**What you should do**
Put every line of the items below into a Markdown table with the columns Row and Text, numbering each row and omitting blank lines. Leave the pictures out of the table.

**Records shown**
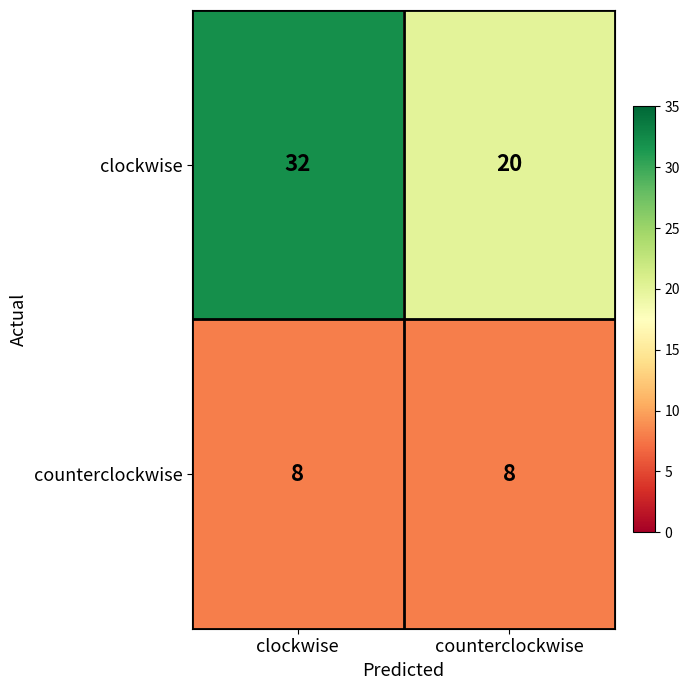

What value does the counterclockwise series have at clockwise?

8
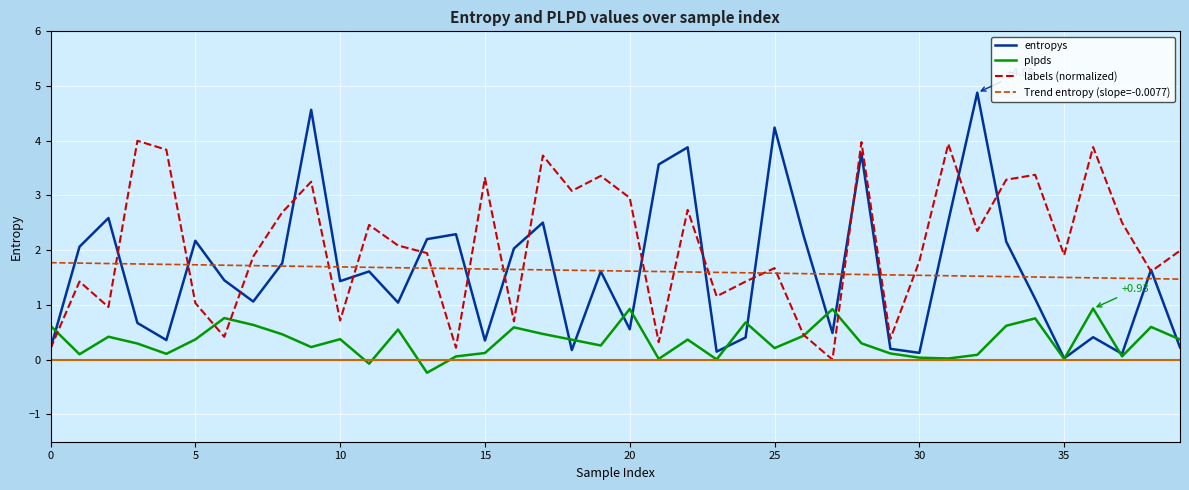

Count the number of data series in this chart.

4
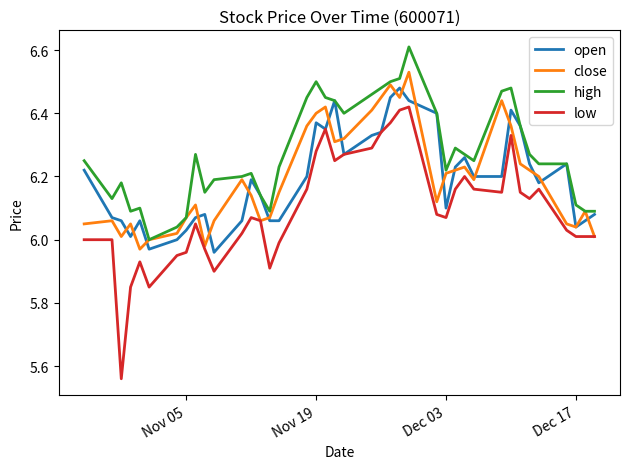

Which series has the largest range (max minus min)?

low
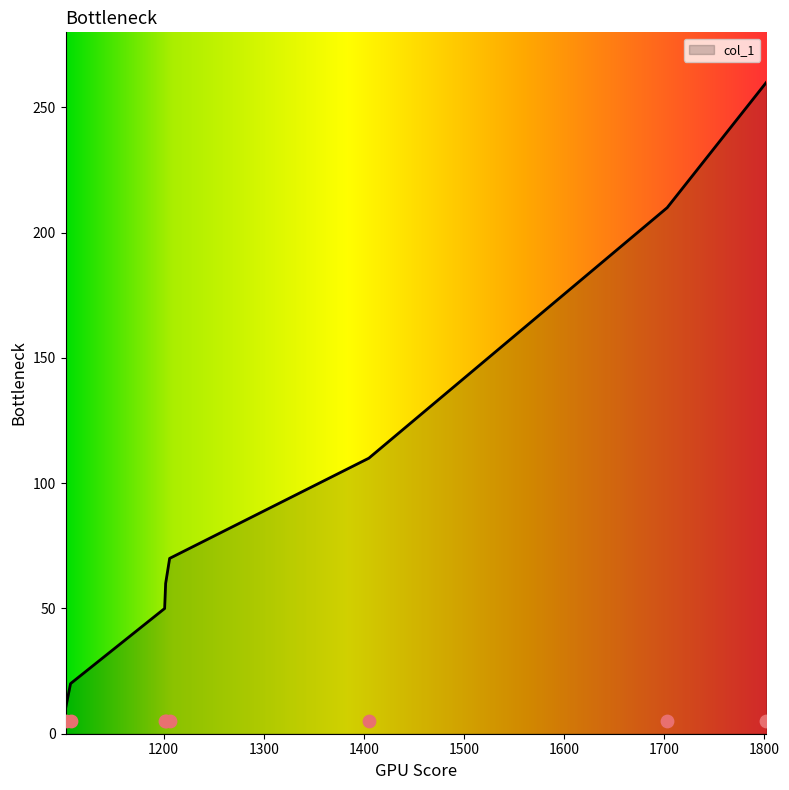

What is the ratio of the value at 1107 to the value at 1206?

0.3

**Solution to the exercise**
| Row | Text |
|---|---|
| 1 | What value does the counterclockwise series have at clockwise? |
| 2 | 8 |
| 3 | Count the number of data series in this chart. |
| 4 | 4 |
| 5 | Which series has the largest range (max minus min)? |
| 6 | low |
| 7 | What is the ratio of the value at 1107 to the value at 1206? |
| 8 | 0.3 |